# Task instructions
Rewrite the material from the line that has "Which series changed" through the line that has "The Female slice", putting "graph" wherever "chart" appears and keeping everything else the same. Leave the pictures out of your answer.
--- Task data Enclosed Below ---
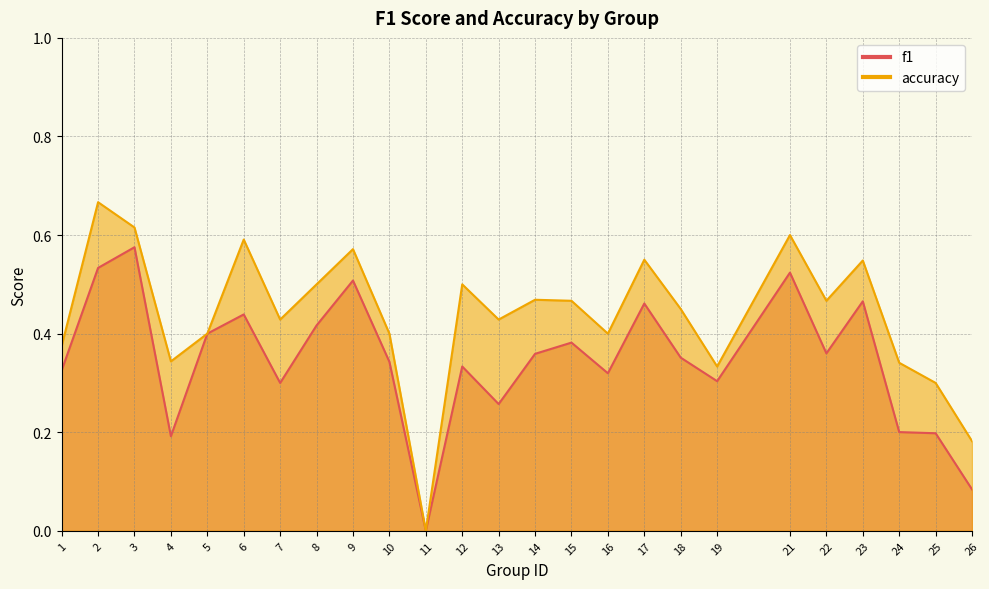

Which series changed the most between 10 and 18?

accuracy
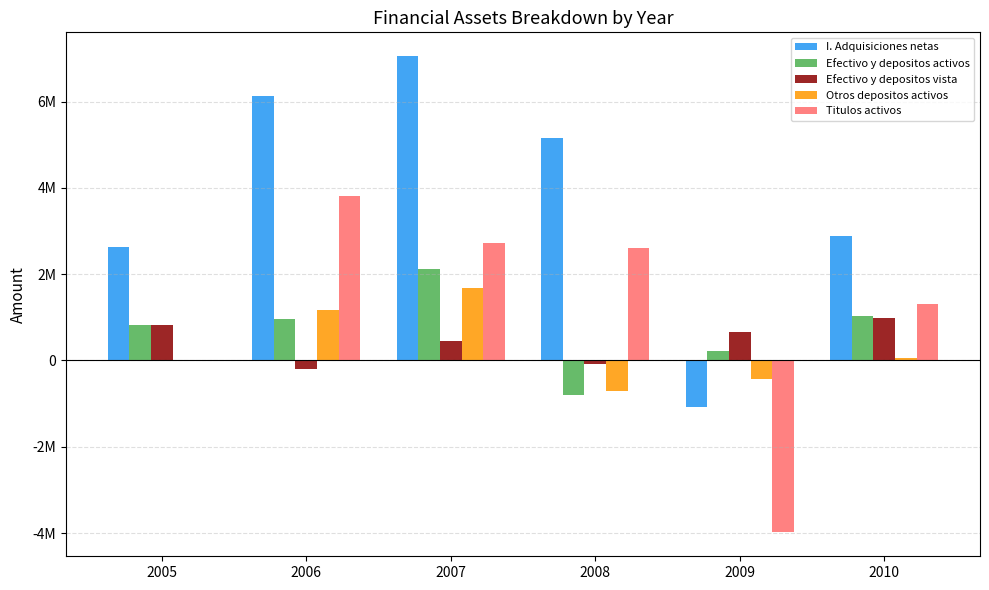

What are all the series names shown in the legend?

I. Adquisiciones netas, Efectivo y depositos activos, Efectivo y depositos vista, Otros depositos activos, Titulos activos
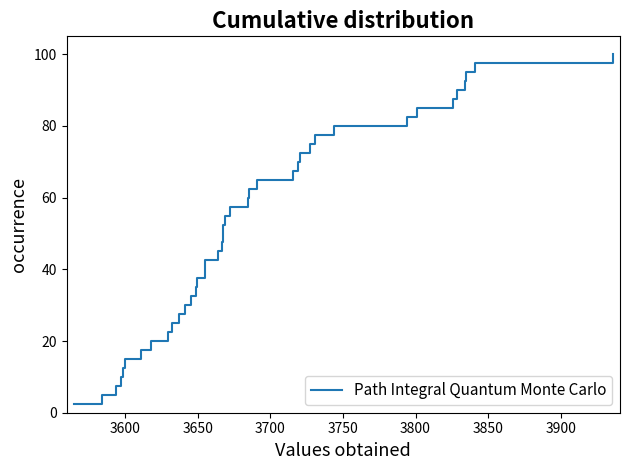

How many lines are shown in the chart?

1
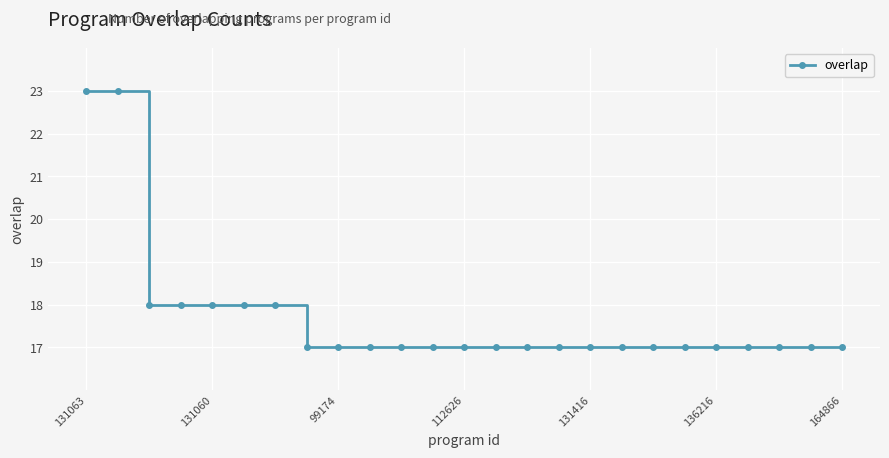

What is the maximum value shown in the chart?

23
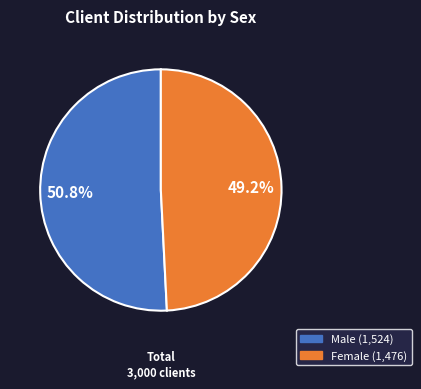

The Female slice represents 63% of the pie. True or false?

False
--- End of Enclosed Task data ---
--- Task data Enclosed Below ---
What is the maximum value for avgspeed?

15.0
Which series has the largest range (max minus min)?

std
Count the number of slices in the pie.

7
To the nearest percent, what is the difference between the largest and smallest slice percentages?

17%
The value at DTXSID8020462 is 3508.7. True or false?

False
--- End of Enclosed Task data ---
# Answer box
Which series changed the most between 10 and 18?

accuracy

What are all the series names shown in the legend?

I. Adquisiciones netas, Efectivo y depositos activos, Efectivo y depositos vista, Otros depositos activos, Titulos activos

How many lines are shown in the graph?

1

What is the maximum value shown in the graph?

23

The Female slice represents 63% of the pie. True or false?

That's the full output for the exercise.